Le président des États-Unis, Donald Trump, a lancé ce lundi un message fort en soutien aux manifestants en Iran, au cœur de la vague de protestations qui secoue le régime islamique depuis fin 2025.
“Patriotes iraniens, continuez à protester ! Prenez le contrôle de vos institutions !”, a écrit Trump sur son compte Truth Social, avertissant que les responsables des décès et des abus “paieront un prix élevé”.

Le dirigeant a également confirmé qu'il a annulé toutes les réunions avec des responsables iraniens "jusqu'à ce que cessent les meurtres insensés de manifestants".
Le message, qui se termine par la phrase "L'aide est en chemin" et le slogan "MIGA" (Make Iran Great Again), renforce la position de Washington face à la répression ordonnée par le leader suprême Ali Jamenei, qui a déjà fait plus de 1 000 morts et des dizaines de milliers d'arrestations, selon des organismes de défense des droits humains.
Les États-Unis, sous la direction de Trump et du secrétaire d'État Marco Rubio, ont intensifié leur pression diplomatique et économique sur Téhéran. L'administration républicaine cherche à isoler le régime et à soutenir les secteurs qui promeuvent un changement politique à l'intérieur du pays.

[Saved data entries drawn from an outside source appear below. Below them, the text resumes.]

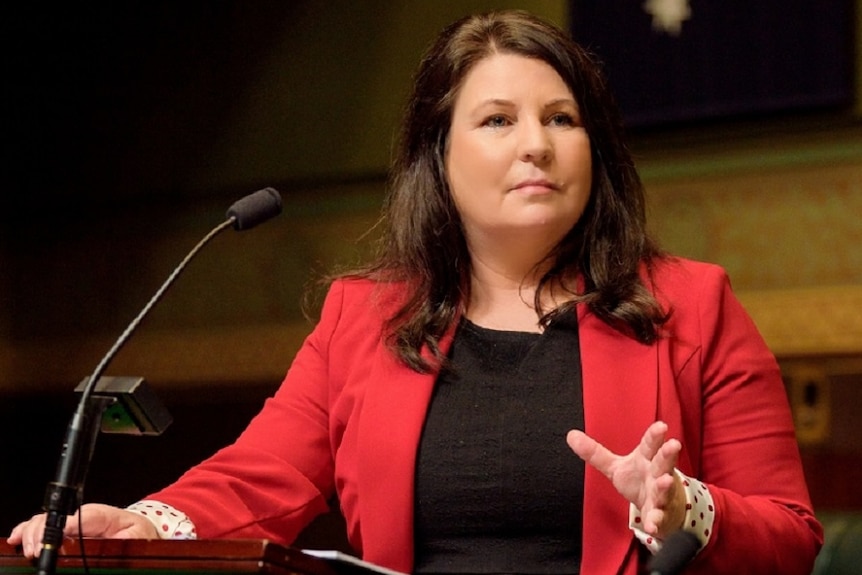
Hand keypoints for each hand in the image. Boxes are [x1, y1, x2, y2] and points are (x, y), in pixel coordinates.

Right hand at [7, 504, 158, 557]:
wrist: (138, 528)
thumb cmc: (136, 531)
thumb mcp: (135, 536)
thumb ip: (121, 541)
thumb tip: (108, 545)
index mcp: (102, 515)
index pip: (80, 517)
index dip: (64, 527)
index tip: (55, 539)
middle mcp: (83, 515)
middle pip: (57, 518)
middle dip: (42, 531)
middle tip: (36, 550)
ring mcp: (73, 520)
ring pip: (45, 520)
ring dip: (32, 532)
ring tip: (28, 547)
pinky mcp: (66, 528)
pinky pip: (44, 526)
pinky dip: (28, 530)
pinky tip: (18, 538)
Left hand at [567, 420, 686, 538]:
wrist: (660, 509)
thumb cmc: (639, 481)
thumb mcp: (616, 466)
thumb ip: (595, 453)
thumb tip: (570, 435)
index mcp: (646, 459)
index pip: (650, 444)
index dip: (654, 435)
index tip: (660, 426)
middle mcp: (656, 474)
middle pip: (663, 462)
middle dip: (667, 454)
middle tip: (674, 444)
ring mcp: (661, 494)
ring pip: (664, 488)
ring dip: (665, 485)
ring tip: (666, 481)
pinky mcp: (659, 514)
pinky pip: (658, 518)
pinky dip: (655, 521)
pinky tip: (652, 525)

Les manifestations en Iran sont devenues la plus grande vague de résistance depuis la révolution de 1979. Plusieurs régions du Kurdistan et du Baloutchistan ont échappé au contrôle du gouvernement, tandis que la communauté internationale craint une escalade vers un conflit interne plus important.
Le tweet de Trump a été interprété comme un soutien ouvert à une éventuelle transition en Iran, en accord avec la ligne de pression adoptée par Washington face aux régimes autoritaires de la région.
Crise en Iran : manifestations massives, répression brutale et avertissements croisés entre Washington et Téhéran
Les avertissements du président Donald Trump interviennent au milieu d'une crise sans précédent en Iran, où les manifestations populaires se sont étendues à plus d'une centaine de villes et ont fait des centaines de morts.
Le mouvement, initié par la hausse des prix et l'effondrement économique, s'est transformé en une vague de désobéissance civile qui défie directement le leadership de l'ayatollah Alí Jamenei et l'appareil des Gardiens de la Révolution islamique.
Selon des organisations de défense des droits humains, plus de 500 personnes, y compris plusieurs mineurs, ont perdu la vie depuis le début des manifestations, tandis qu'environ 10 000 personnes restent détenues. Parallèlement, Téhéran a ordonné un coupure presque totale de l'accès à Internet, une mesure visant à empêcher la diffusion d'images et de témoignages sur la répression.
En Washington, Trump a tracé une ligne rouge en avertissant que les États-Unis “s’impliqueront” si le régime iranien “commence à tuer des gens comme il l’a fait dans le passé”. Ses déclarations ont été interprétées comme une menace sous-jacente d’intervention militaire, dans un contexte de pression diplomatique croissante et de sanctions coordonnées avec des alliés européens et Israël.
Depuis Téhéran, la réponse ne s'est pas fait attendre. Le président du Parlement, Mohammad Baqer Qalibaf, a averti que toute attaque ou ingérence étrangère ferait des bases et des navires américains dans la région, ainsi qu'Israël, des "cibles légitimes".
La tension a élevé l'alerte militaire au Moyen-Orient, tandis que Washington assure que son objectif est de soutenir le « brave peuple d'Iran » et non de provoquer une guerre.
La communauté internationale observe avec préoccupation une escalade possible qui pourrait mener à un conflit ouvert. Pour les analystes régionaux, le régime iranien traverse son moment le plus fragile depuis des décennies, acculé par la pression interne et l'isolement extérieur, tandis que les appels à une transition politique se multiplient.